In the second section, the influence of temperature on the underwater acoustic communication process is analyzed. According to Eqs.(8)-(16), the relationship between seawater absorption coefficient and underwater temperature can be obtained, as shown in Fig.6. From Eq.(7), it can be found that the transmission loss is positively correlated, so the relationship between transmission loss and temperature in the underwater acoustic communication process can also be represented by the curve shown in Fig.6. The It-IAM channel estimation performance introduced in this paper gradually increases with temperature increase when it is lower than 8 ℃, and the performance is negatively correlated when the underwater temperature exceeds 8 ℃.

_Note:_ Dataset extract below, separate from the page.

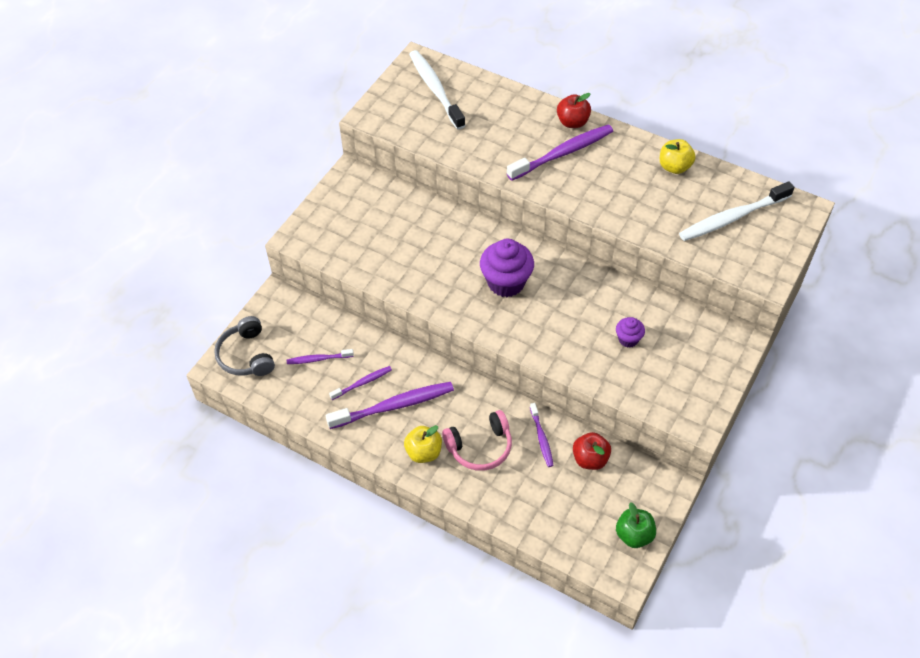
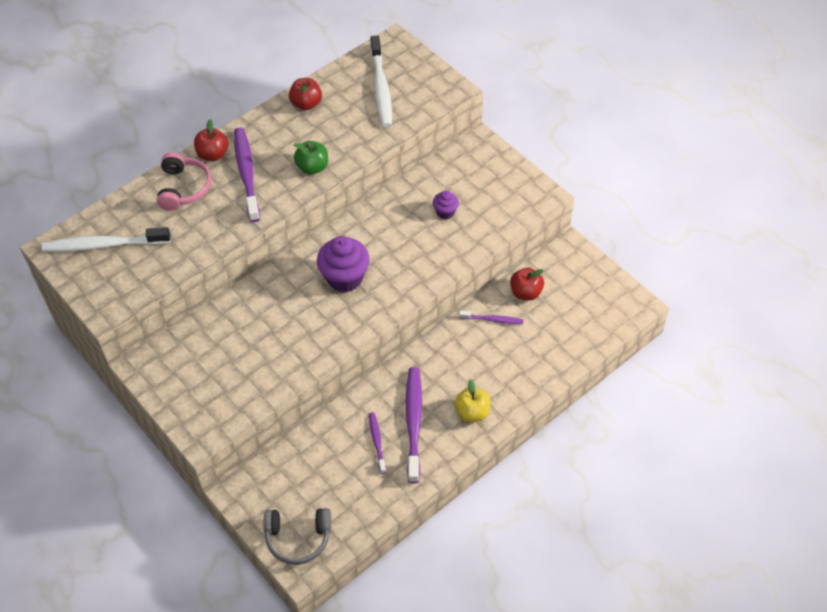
camera: 70 degrees left, 0 degrees up
purple toothbrush [287,349,354,364] -> none
pink headphones [442,410,512,471] -> pink headphones moved to [157,152,211,211]
green apple [616,502,656,548] -> green apple moved to [294,141,328,174]
yellow apple [660,139,695,174] -> red apple [289,78,322,110]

Fig.5 Performance comparison of algorithms in underwater acoustic channel (2)

4 Conclusion

The paper applied the FBMC/OQAM system to the underwater, the influence relationship between temperature factors and underwater acoustic communication was analyzed comprehensively. By studying the FBMC/OQAM channel estimation technique, an iterative channel estimation method for new pilot structure was proposed. It-IAM increased the equivalent pilot power by introducing complex numbers in the pilot structure design, and also reduced the interference of noise on channel estimation, and inserted zero value at the front end of the pilot structure in response to the frequency shift and delay characteristics of the underwater acoustic channel. The algorithm performance is verified by simulation experiments, and the influence of underwater acoustic channel with different temperature on channel estimation performance is summarized. In the future, the underwater acoustic channel estimation technology will be studied in combination with the underwater salinity and depth factors to improve the underwater performance of the FBMC/OQAM communication system.